Analisi dei dati per PMI: quali soluzioni adottare?
Non tutte le imprese dispongono di budget elevati per l’analisi dei dati, ma esistono soluzioni anche per le PMI. “Si fanno le cose proporzionali a seconda del budget”, chiarisce Zambon. Anche strumenti più semplici, come fogli di calcolo avanzati, possono essere utilizzati per tracciare le performance delle campagne.
L’importante è avere un metodo chiaro per l’interpretazione dei dati, evitando di affidarsi a strumenti costosi senza una strategia definita. Vale a dire che l’obiettivo non è mettere un sacco di dati dentro a un foglio Excel - che di per sé può essere uno strumento valido - ma avere le idee chiara su cosa fare con quei dati su quel foglio.
I dati servono per prendere decisioni di business, non per riempire fogli Excel - MZ
Un altro strumento sempre più utilizzato è l’intelligenza artificiale per l’analisi predittiva. “Grazie al machine learning, si possono identificare pattern e prevedere il comportamento degli utenti”, spiega Zambon. Piattaforme come BigQuery ML o Vertex AI offrono funzionalità avanzate che aiutano le aziende a individuare quali canali pubblicitari generano più valore.
L’obiettivo finale dell’analisi dati non è raccogliere numeri, ma trasformarli in azioni concrete. “I dati servono per prendere decisioni di business, non per riempire fogli Excel”, sottolinea Zambon. Un buon sistema di misurazione consente di ottimizzare il budget pubblicitario, individuare i canali più efficaci e migliorare la strategia aziendale complessiva.
Le sfide nella raccolta e nell’analisi dei dati sono in continua evoluzione, ma le aziende che riescono a costruire una strategia data-driven avranno un vantaggio competitivo. Conoscere i propri dati e saperli interpretare è oggi una necessità per qualsiasi impresa che voglia massimizzare il ritorno sugli investimenti di marketing.

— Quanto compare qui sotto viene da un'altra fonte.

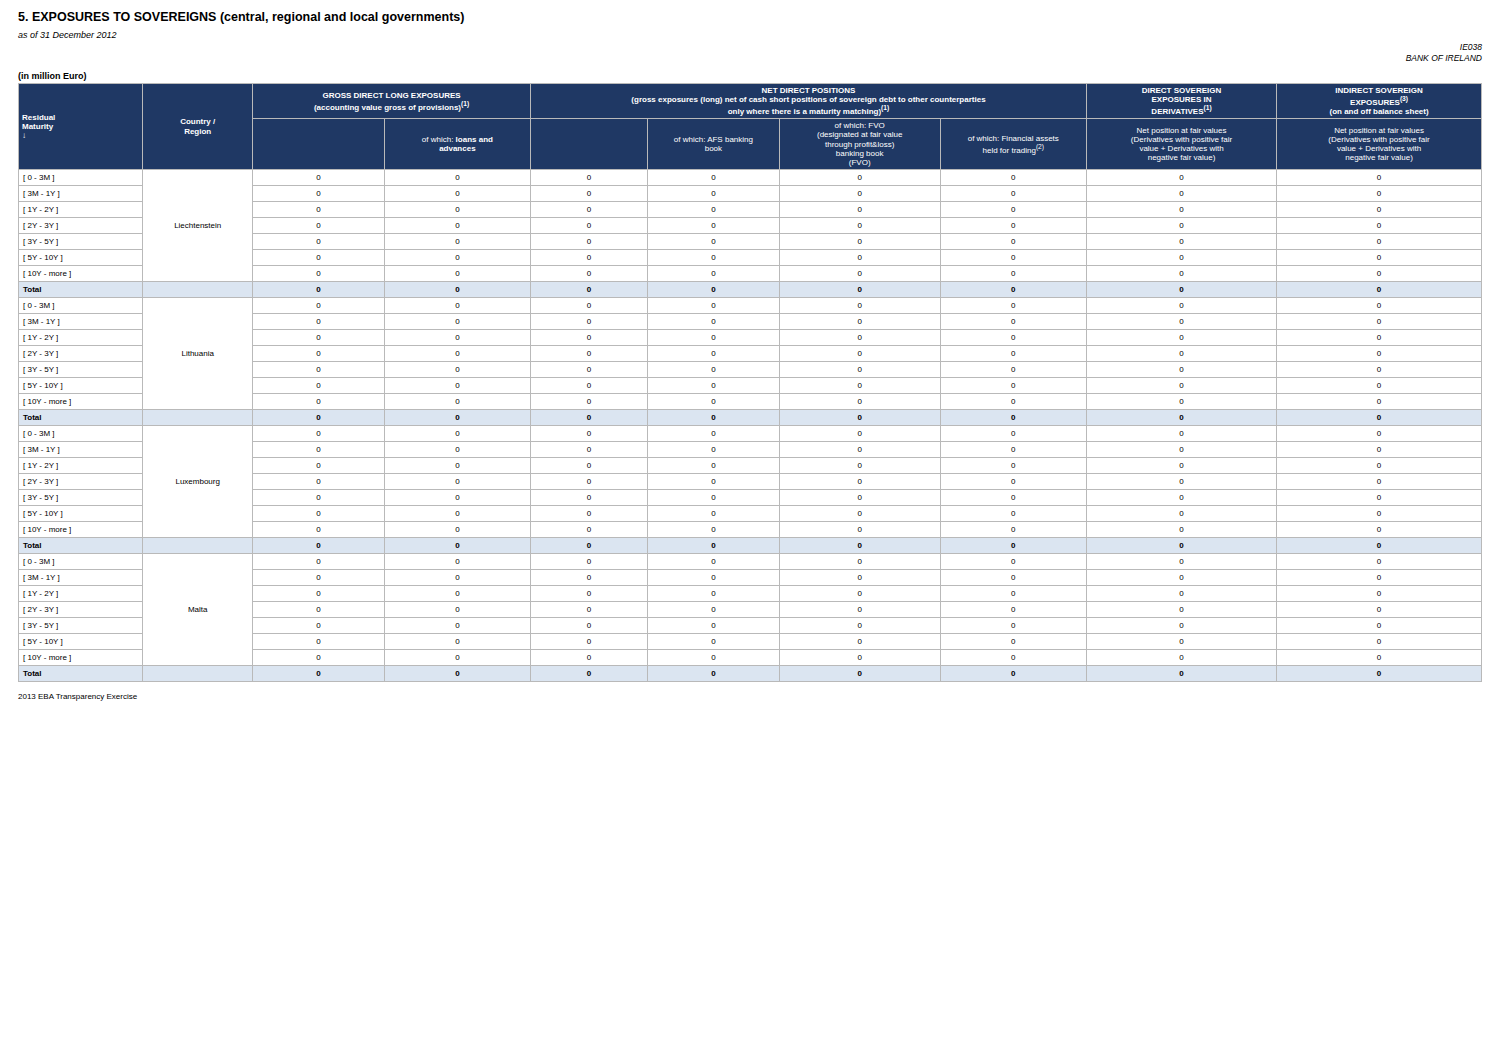5. EXPOSURES TO SOVEREIGNS (central, regional and local governments)
as of 31 December 2012
IE038
BANK OF IRELAND
(in million Euro)
| Residual Maturity ↓ | Country / Region | GROSS DIRECT LONG EXPOSURES (accounting value gross of provisions) (1) | NET DIRECT POSITIONS (gross exposures (long) net of cash short positions of sovereign debt to other counterparties only where there is a maturity matching) (1) | DIRECT SOVEREIGN EXPOSURES IN DERIVATIVES (1) | INDIRECT SOVEREIGN EXPOSURES (3) (on and off balance sheet) |
| --- | --- | --- | --- | --- | --- |
| | of which: loans and advances | | of which: AFS banking book | of which: FVO (designated at fair value through profit&loss) banking book (FVO) | of which: Financial assets held for trading (2) |
| Net position at fair values (Derivatives with positive fair value + Derivatives with negative fair value) | Net position at fair values (Derivatives with positive fair value + Derivatives with negative fair value) |
| [ 0 - 3M ] | Liechtenstein | 0 | 0 | 0 | 0 | 0 | 0 | 0 | 0 |
| [ 3M - 1Y ] | 0 | 0 | 0 | 0 | 0 | 0 | 0 | 0 |
| [ 1Y - 2Y ] | 0 | 0 | 0 | 0 | 0 | 0 | 0 | 0 |
| [ 2Y - 3Y ] | 0 | 0 | 0 | 0 | 0 | 0 | 0 | 0 |
| [ 3Y - 5Y ] | 0 | 0 | 0 | 0 | 0 | 0 | 0 | 0 |
| [ 5Y - 10Y ] | 0 | 0 | 0 | 0 | 0 | 0 | 0 | 0 |
| [ 10Y - more ] | 0 | 0 | 0 | 0 | 0 | 0 | 0 | 0 |
| Total | | 0 | 0 | 0 | 0 | 0 | 0 | 0 | 0 |
| [ 0 - 3M ] | Lithuania | 0 | 0 | 0 | 0 | 0 | 0 | 0 | 0 |
| [ 3M - 1Y ] | 0 | 0 | 0 | 0 | 0 | 0 | 0 | 0 |
| [ 1Y - 2Y ] | 0 | 0 | 0 | 0 | 0 | 0 | 0 | 0 |
| [ 2Y - 3Y ] | 0 | 0 | 0 | 0 | 0 | 0 | 0 | 0 |
| [ 3Y - 5Y ] | 0 | 0 | 0 | 0 | 0 | 0 | 0 | 0 |
| [ 5Y - 10Y ] | 0 | 0 | 0 | 0 | 0 | 0 | 0 | 0 |
| [ 10Y - more ] | 0 | 0 | 0 | 0 | 0 | 0 | 0 | 0 |
| Total | | 0 | 0 | 0 | 0 | 0 | 0 | 0 | 0 |
| [ 0 - 3M ] | Luxembourg | 0 | 0 | 0 | 0 | 0 | 0 | 0 | 0 |
| [ 3M - 1Y ] | 0 | 0 | 0 | 0 | 0 | 0 | 0 | 0 |
| [ 1Y - 2Y ] | 0 | 0 | 0 | 0 | 0 | 0 | 0 | 0 |
| [ 2Y - 3Y ] | 0 | 0 | 0 | 0 | 0 | 0 | 0 | 0 |
| [ 3Y - 5Y ] | 0 | 0 | 0 | 0 | 0 | 0 | 0 | 0 |
| [ 5Y - 10Y ] | 0 | 0 | 0 | 0 | 0 | 0 | 0 | 0 |
| [ 10Y - more ] | 0 | 0 | 0 | 0 | 0 | 0 | 0 | 0 |
| Total | | 0 | 0 | 0 | 0 | 0 | 0 | 0 | 0 |
| [ 0 - 3M ] | Malta | 0 | 0 | 0 | 0 | 0 | 0 | 0 | 0 |
| [ 3M - 1Y ] | 0 | 0 | 0 | 0 | 0 | 0 | 0 | 0 |
| [ 1Y - 2Y ] | 0 | 0 | 0 | 0 | 0 | 0 | 0 | 0 |
| [ 2Y - 3Y ] | 0 | 0 | 0 | 0 | 0 | 0 | 0 | 0 |
| [ 3Y - 5Y ] | 0 | 0 | 0 | 0 | 0 | 0 | 0 | 0 |
| [ 5Y - 10Y ] | 0 | 0 | 0 | 0 | 0 | 0 | 0 | 0 |
| [ 10Y - more ] | 0 | 0 | 0 | 0 | 0 | 0 | 0 | 0 |
| Total | | 0 | 0 | 0 | 0 | 0 | 0 | 0 | 0 |
2013 EBA Transparency Exercise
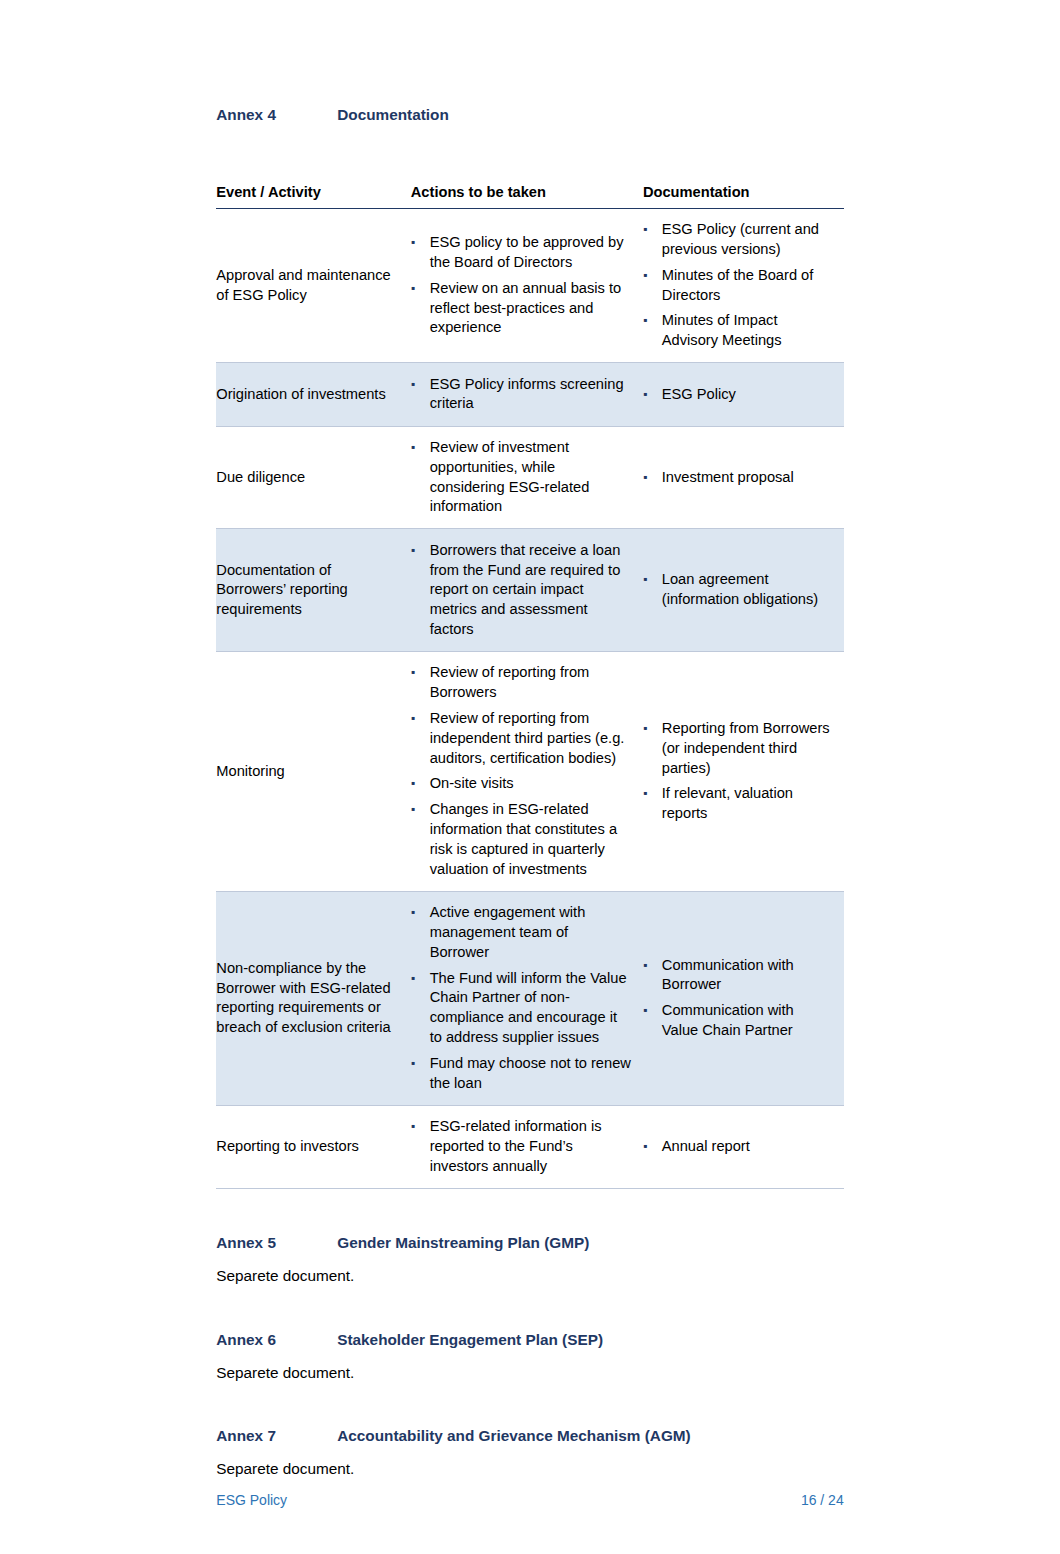Annex 4 Documentation
| Event / Activity | Actions to be taken | Documentation |
| --- | --- | --- |
| Approval and maintenance of ESG Policy | ESG policy to be approved by the Board of Directors Review on an annual basis to reflect best-practices and experience | ESG Policy (current and previous versions) Minutes of the Board of Directors Minutes of Impact Advisory Meetings |
| Origination of investments | ESG Policy informs screening criteria | ESG Policy |
| Due diligence | Review of investment opportunities, while considering ESG-related information | Investment proposal |
| Documentation of Borrowers’ reporting requirements | Borrowers that receive a loan from the Fund are required to report on certain impact metrics and assessment factors | Loan agreement (information obligations) |
| Monitoring | Review of reporting from Borrowers Review of reporting from independent third parties (e.g. auditors, certification bodies) On-site visits Changes in ESG-related information that constitutes a risk is captured in quarterly valuation of investments | Reporting from Borrowers (or independent third parties) If relevant, valuation reports |
| Non-compliance by the Borrower with ESG-related reporting requirements or breach of exclusion criteria | Active engagement with management team of Borrower The Fund will inform the Value Chain Partner of non-compliance and encourage it to address supplier issues Fund may choose not to renew the loan | Communication with Borrower Communication with Value Chain Partner |
| Reporting to investors | ESG-related information is reported to the Fund’s investors annually | Annual report |
Annex 5 Gender Mainstreaming Plan (GMP)
Separete document.
Annex 6 Stakeholder Engagement Plan (SEP)
Separete document.
Annex 7 Accountability and Grievance Mechanism (AGM)
Separete document.
ESG Policy
16 / 24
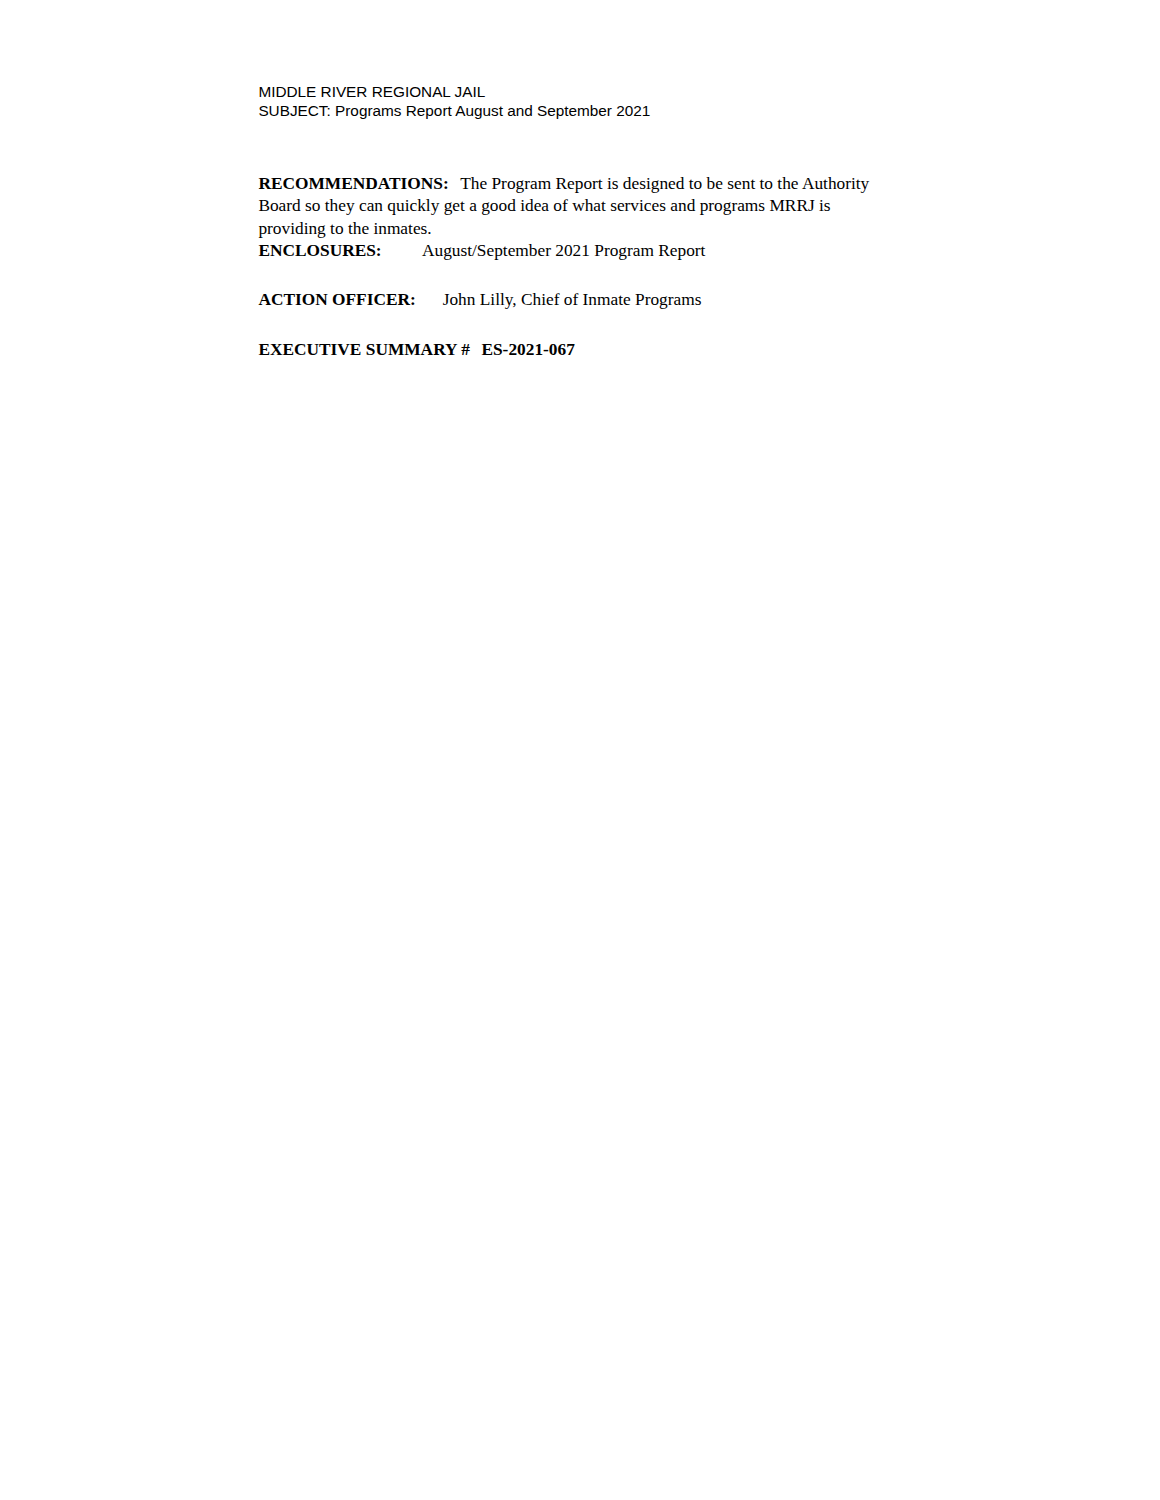MIDDLE RIVER REGIONAL JAIL
SUBJECT: Programs Report August and September 2021
RECOMMENDATIONS: The Program Report is designed to be sent to the Authority Board so they can quickly get a good idea of what services and programs MRRJ is providing to the inmates.
ENCLOSURES: August/September 2021 Program Report
ACTION OFFICER: John Lilly, Chief of Inmate Programs
EXECUTIVE SUMMARY # ES-2021-067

Consiglio di lettura: Factfulness
Matteo Zambon ha consigliato la lettura di Factfulness, un libro scritto da Hans Rosling, insieme a Ola Rosling e Anna Rosling Rönnlund. Zambon sottolinea come questo libro aiuti a interpretare i dati in modo più consapevole, evitando reazioni istintive e analizzando le informazioni in modo razionale. “A volte ci spaventiamo quando vediamo numeri grandi, ma c’è sempre da capire se quel numero è effettivamente grande o se, proporzionato al contesto, ha un significato diverso”, afferma. Secondo Zambon, questa lettura è utile anche per chi si occupa di marketing e analisi dei dati, perché insegna a guardare i numeri con occhio critico, senza lasciarsi ingannare da interpretazioni fuorvianti.
Factfulness è un libro che sfida le percezioni errate sul mondo attraverso dati reali e analisi statistiche. Hans Rosling, medico e statistico, mostra come le persone tendano a vedere la realtà in modo distorto, spesso più negativo di quanto sia in realtà. Utilizzando esempi concreti e dati aggiornati, il libro insegna a riconoscere i pregiudizi cognitivi che influenzano il nostro modo di analizzare l’informazione. Tra i concetti chiave, Rosling introduce l’idea che il mondo sta migliorando sotto molti aspetti, ma il nostro cervello tende a concentrarsi su notizie negative e catastrofiche. Questa prospettiva è particolarmente utile per chi lavora con i dati di business e marketing, perché aiuta a prendere decisioni basate su analisi oggettive anziché su impressioni superficiali.